April 13, 2026 (Mon)

4:20 – 6:10 PM

Mariana Pargendler

Beneficial Professor of Law
Harvard Law School

Presentation (in-person only) will be in Case Lounge, JGH 701.

Overcoming Corporate Separateness: The Early Origins of Group Liability for Workers and Beyond

This paper documents and examines Brazil’s pioneering imposition of joint and several liability for labor obligations on parent companies since 1937, complicating existing narratives about the German origins of group law. We uncover evidence that nationalism and resistance to foreign corporate groups contributed significantly to this legal development. Central to Brazil’s groundbreaking 1937 reform holding parent companies liable for subsidiaries’ labor obligations was the concern about protecting local workers from foreign groups attempting to evade legal responsibilities through separate legal entities. This innovation has shown remarkable durability and contemporary relevance. A 2024 decision by the Brazilian Supreme Court applied the economic group doctrine to enforce its orders against X (formerly Twitter) by freezing the assets of the Brazilian subsidiaries of Starlink, also controlled by Elon Musk. 

Our comparative analysis reveals a gradual, if contested, trend toward eroding corporate separateness to protect workers across jurisdictions. Moreover, this development appears to be more common in the Global South, with Portugal standing as the sole Global North country examined to converge with Brazil’s comprehensive statutory approach—and only after a 70-year delay. These findings suggest that challenges in state capacity and the geographic divide between capital and labor, often pronounced along North-South lines, can shape the evolution of limited liability and corporate separateness doctrines in ways that challenge conventional narratives in corporate and comparative law.


April 27, 2026 (Mon)

4:20 – 6:10 PM

Andrew Baker

Assistant Professor of Law
UC Berkeley School of Law

Presentation (in-person only) will be in Case Lounge, JGH 701.

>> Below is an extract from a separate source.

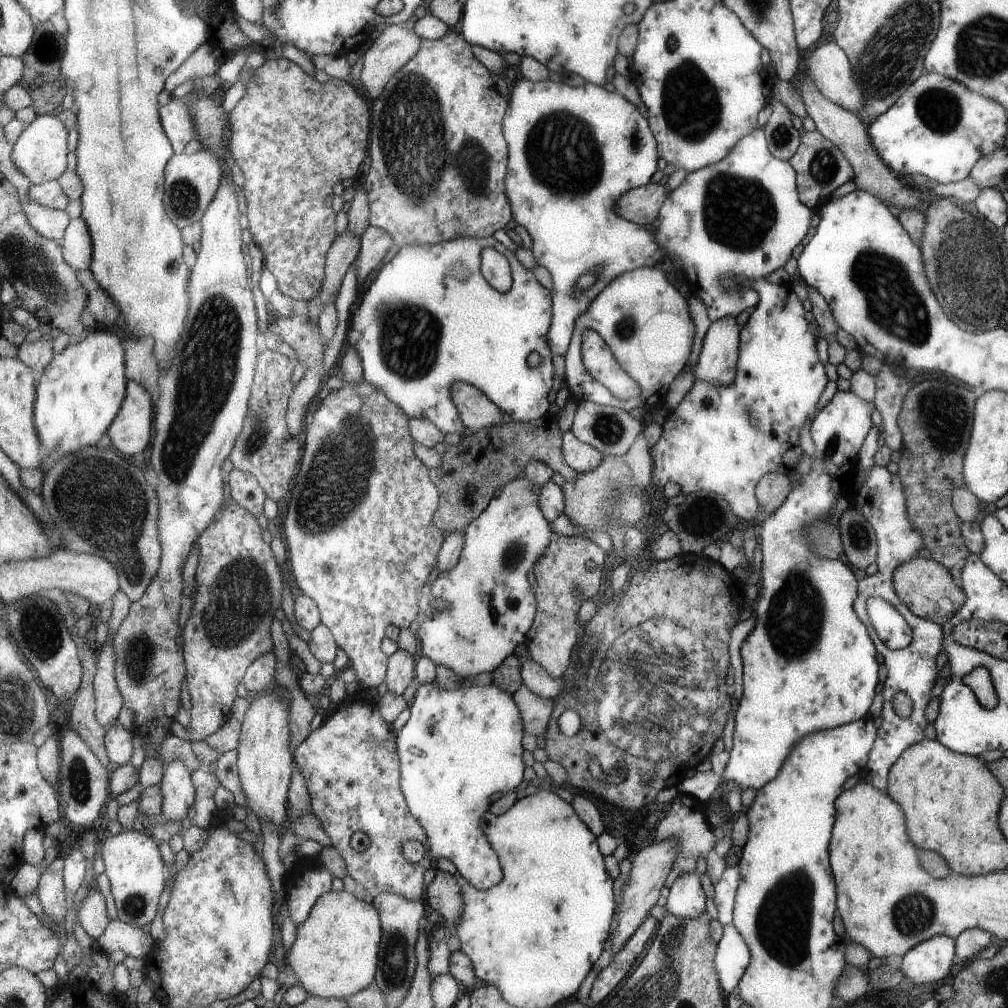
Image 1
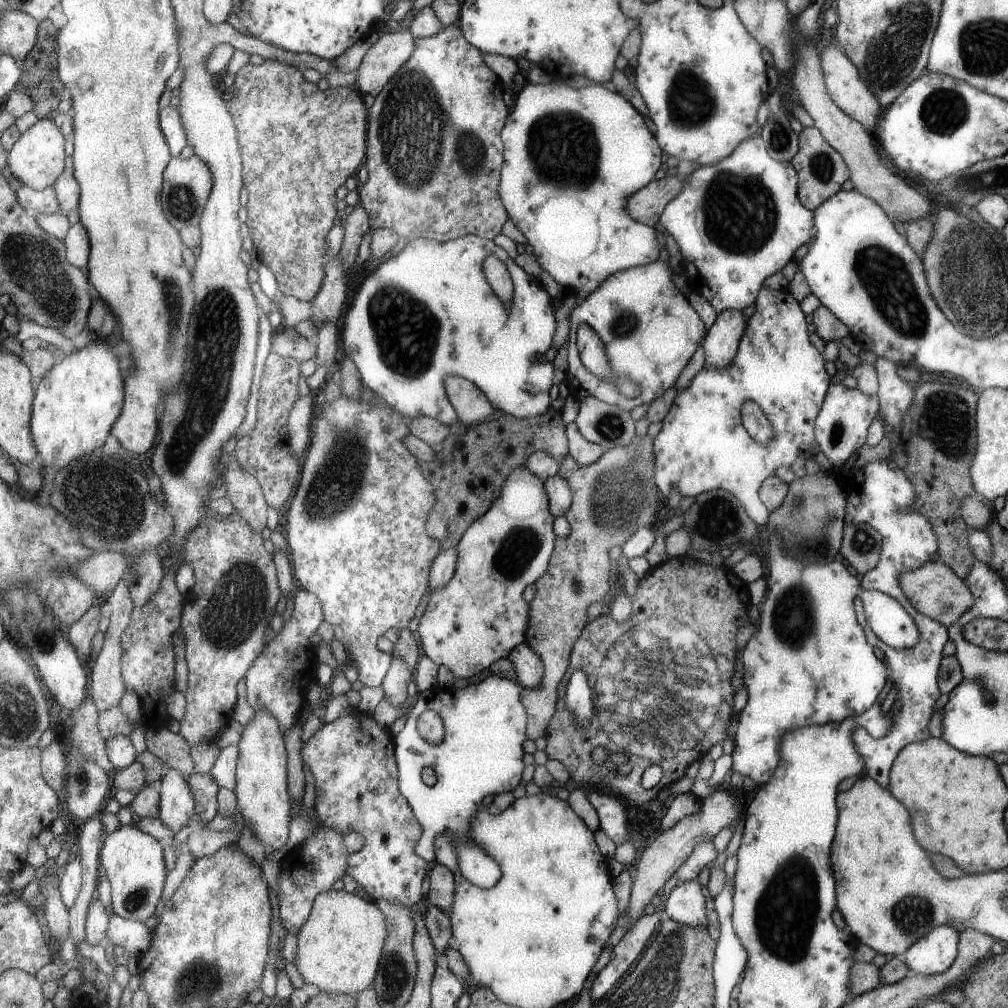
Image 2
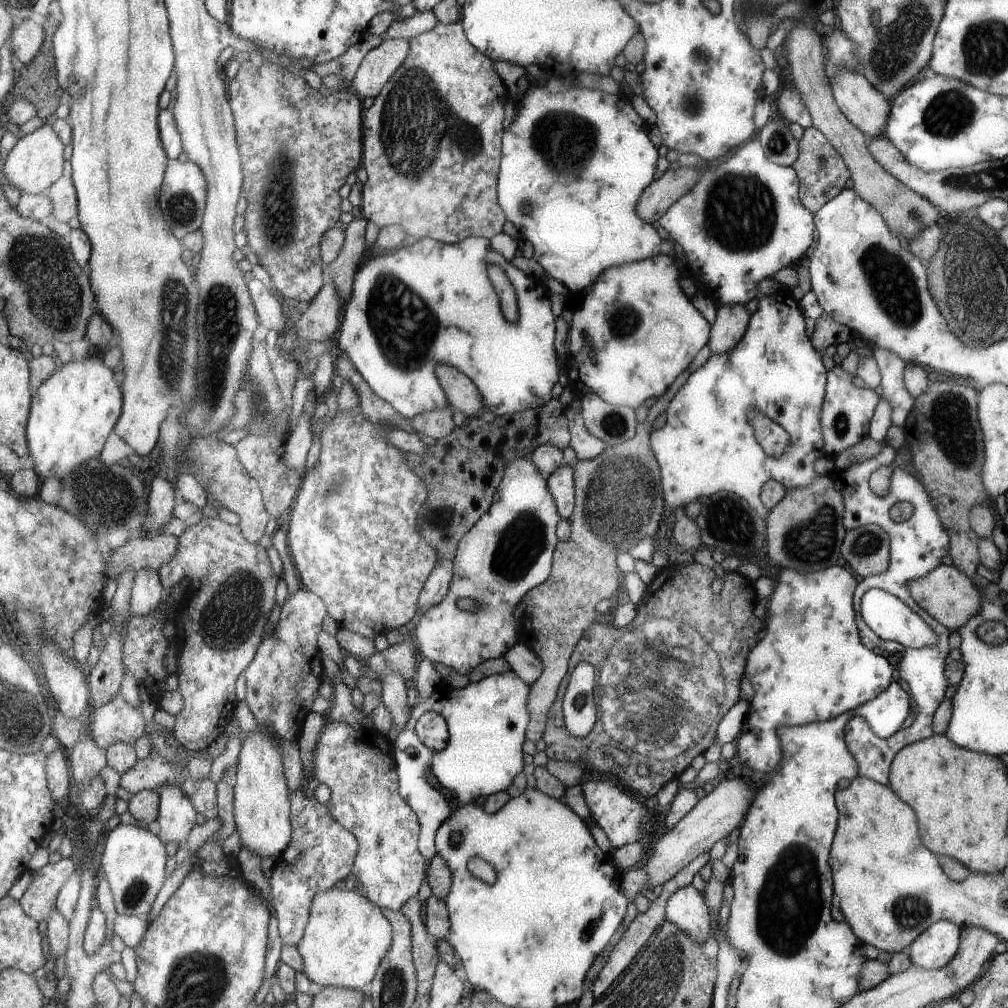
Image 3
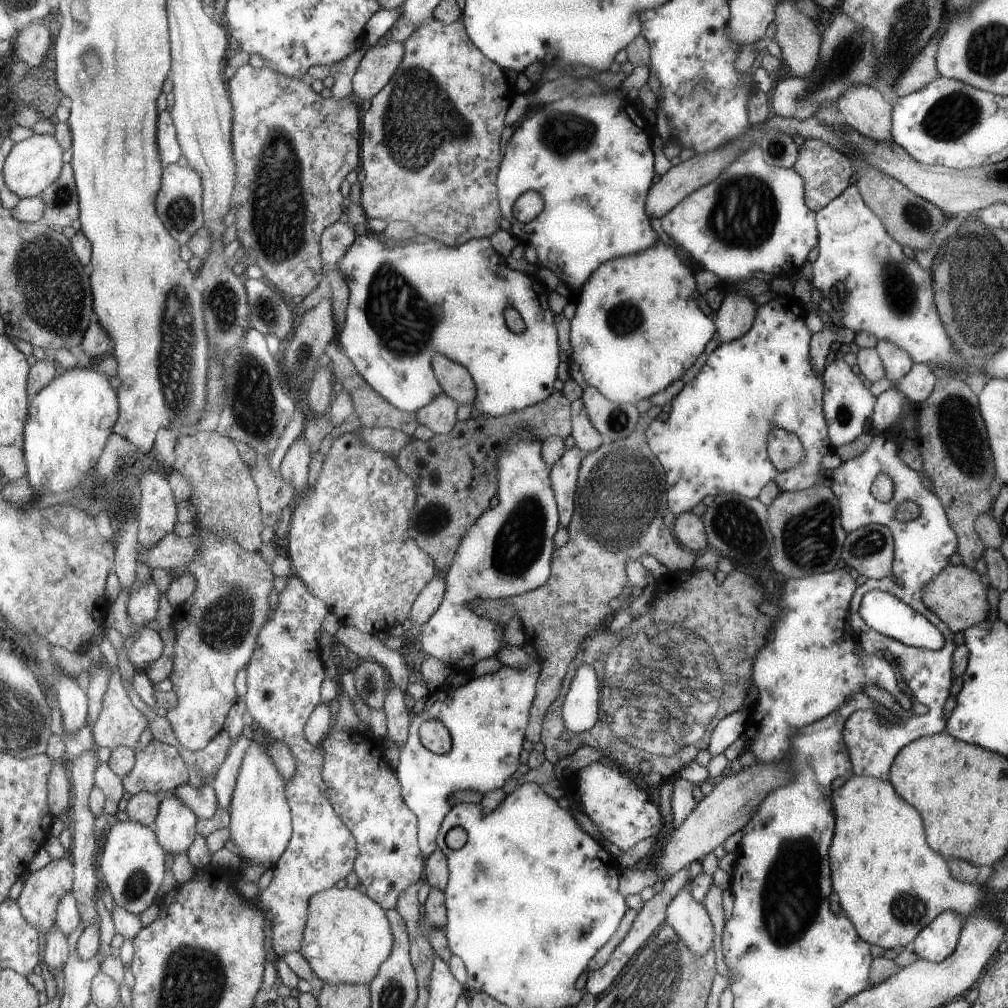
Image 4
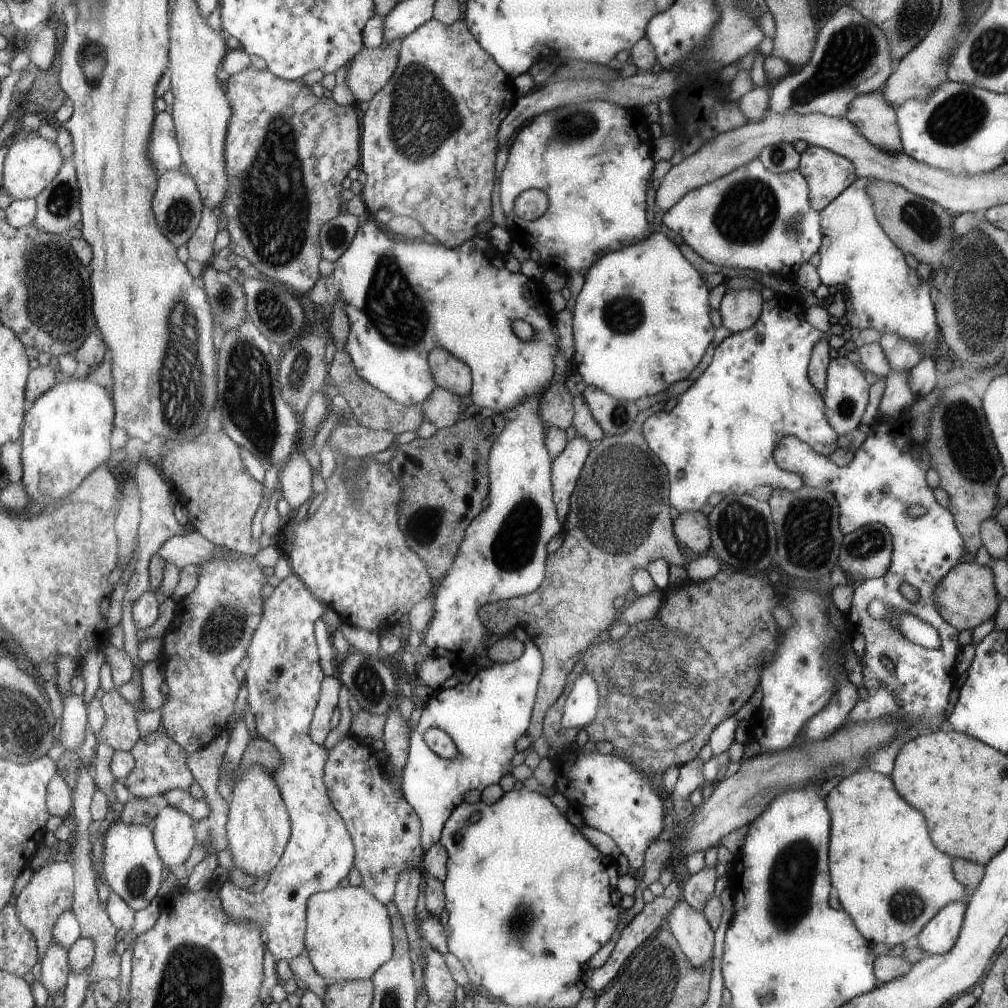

That’s Just Like, Your Opinion, Man: Fact, Opinion, and the Function of Securities Law

This study examines the relationship between the threat of liability under our securities laws and the phrasing firms use in their disclosures. We fine-tune a BERT model to classify sentences in SEC filings as factual or opinion-based and apply it to (i) 17,276 public company annual reports from 2007–2021 and (ii) 2,229 IPO prospectuses from 2011–2024. We show that firms that increase the amount of factual language in the Risk Factors section of their annual reports encounter a trade-off. Those firms experience an increase in abnormal stock returns in the weeks following the change in content, but are also more likely to be sued for making more certain statements in the ensuing years. In the IPO sample, we find that the Supreme Court’s expansion of liability for opinion-based statements was associated with decreased IPO underpricing. We develop evidence that this effect is largely attributable to the market placing more weight on those opinions rather than changes in the factual content of IPO disclosures. Our results show that the threat of liability under the securities laws can improve price accuracy through its effect on the credibility of firm disclosures.